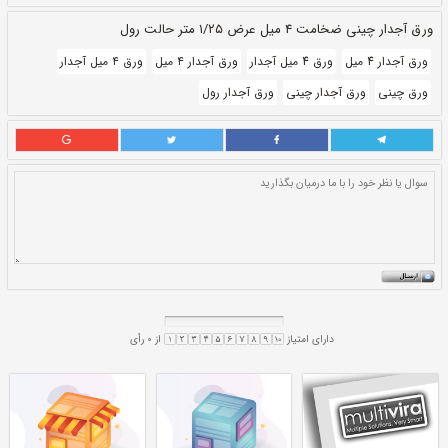
حالت:
رول
بروز رسانی:
۲۰ ابان ۱۴۰۰
330,280
قيمت:
ريال
سایز و اندازه:
۴ میل ۱/۲۵ متر
واحد:
کیلوگرم
ورق آجدار ۴ میل
ورق ۴ میل آجدار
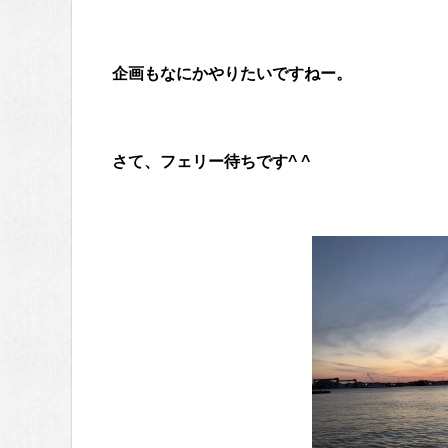
企画もなにかやりたいですねー。
さて、フェリー待ちです^ ^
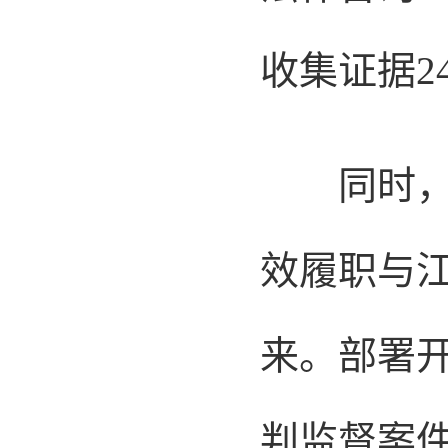
收集证据24
同时，全
效履职与
来。部署
判监督案件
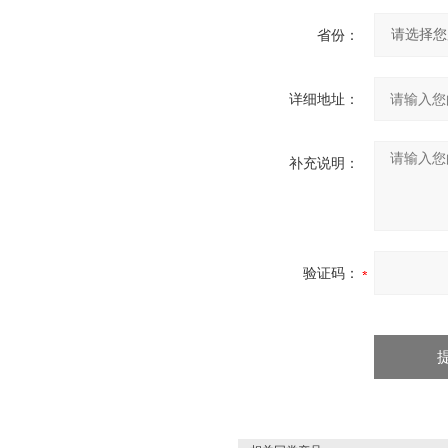
省份：
详细地址：
补充说明：
验证码：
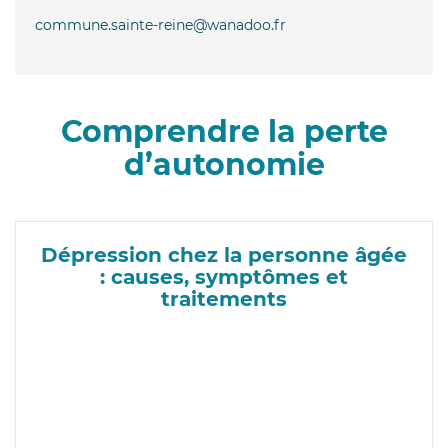
commune.sainte-reine@wanadoo.fr
Comprendre la perte
d’autonomie
Dépression chez la personne âgée
: causes, symptômes et
traitements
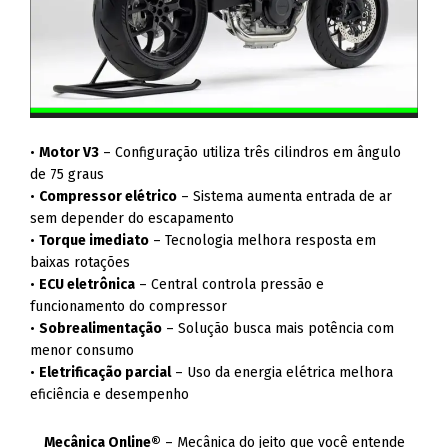
•
Motor V3
– Configuração utiliza três cilindros em ângulo
de 75 graus
•
Compressor elétrico
– Sistema aumenta entrada de ar
sem depender do escapamento
•
Torque imediato
– Tecnologia melhora resposta em
baixas rotações
•
ECU eletrônica
– Central controla pressão e
funcionamento do compressor
•
Sobrealimentação
– Solução busca mais potência com
menor consumo
•
Eletrificação parcial
– Uso da energia elétrica melhora
eficiência e desempenho
Mecânica Online®
– Mecânica do jeito que você entende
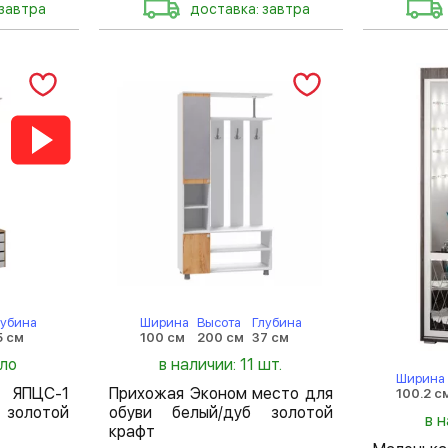
 завтра
доставка: завтра
лубина
Ширина
Высота
Глубина
5 см
100 см
200 см
37 см
ало
в наличии: 11 шт.
Ширина
 ЯПЦС-1
Прихожая Эконом место для
100.2 с
золотой
обуви белый/дуб золотой
в 
крафт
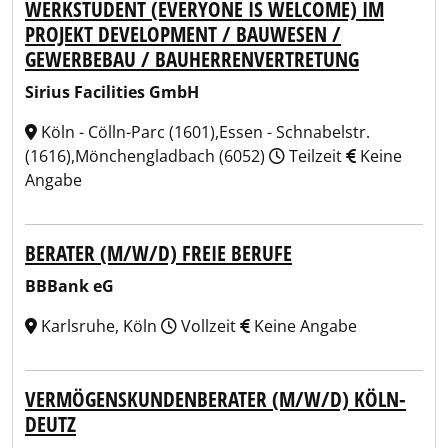
WERKSTUDENT (EVERYONE IS WELCOME) IM
PROJEKT DEVELOPMENT / BAUWESEN /
GEWERBEBAU / BAUHERRENVERTRETUNG
Sirius Facilities GmbH
Köln - Cölln-Parc (1601),Essen - Schnabelstr.
(1616),Mönchengladbach (6052)
Teilzeit
Keine
Angabe
BERATER (M/W/D) FREIE BERUFE
BBBank eG
Karlsruhe, Köln
Vollzeit
Keine Angabe
VERMÖGENSKUNDENBERATER (M/W/D) KÖLN-
DEUTZ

****************

Pictures are to be left out; the listing above is otherwise to be copied exactly.

حالت:
رول
بروز رسانی:
۲۰ ابان ۱۴۰۰
330,280
قيمت:
ريال
سایز و اندازه:
۴ میل ۱/۲۵ متر
واحد:
کیلوگرم
ورق آجدار ۴ میل
ورق ۴ میل آجدار
企画もなにかやりたいですねー。
さて、フェリー待ちです^ ^
收集证据24
同时，全
效履职与
来。部署
判监督案件
省份：
详细地址：
补充说明：
验证码：
commune.sainte-reine@wanadoo.fr
Comprendre la perte
d’autonomie
Dépression chez la personne âgée
: causes, symptômes et
traitements
•
Motor V3
– Configuração utiliza três cilindros em ângulo
de 75 graus
•
Compressor elétrico
– Sistema aumenta entrada de ar
sem depender do escapamento
•
Torque imediato
– Tecnologia melhora resposta em
baixas rotações
•
ECU eletrônica
– Central controla pressão e
funcionamento do compressor
•
Sobrealimentação
– Solução busca mais potência com
menor consumo
•
Eletrificação parcial
– Uso da energia elétrica melhora
eficiência e desempenho
Mecânica Online®
– Mecânica do jeito que você entende
 завтра
доставка: завтра
лубина
Ширина
Высота
Глубина
5 см
100 см
200 см
37 см
ало
в наличии: 11 шт.
Ширина
 ЯПЦС-1
Прихожая Эконом место для
100.2 с
золотой
обуви белый/дуб золотой
в 
крафт
WERKSTUDENT (EVERYONE IS WELCOME) IM
PROJEKT DEVELOPMENT / BAUWESEN /
GEWERBEBAU / BAUHERRENVERTRETUNG
Sirius Facilities GmbH
Köln - Cölln-Parc (1601),Essen - Schnabelstr.
(1616),Mönchengladbach (6052)
Teilzeit
Keine
Angabe
BERATER (M/W/D) FREIE BERUFE
BBBank eG
Karlsruhe, Köln
Vollzeit
Keine Angabe
VERMÖGENSKUNDENBERATER (M/W/D) KÖLN-
DEUTZ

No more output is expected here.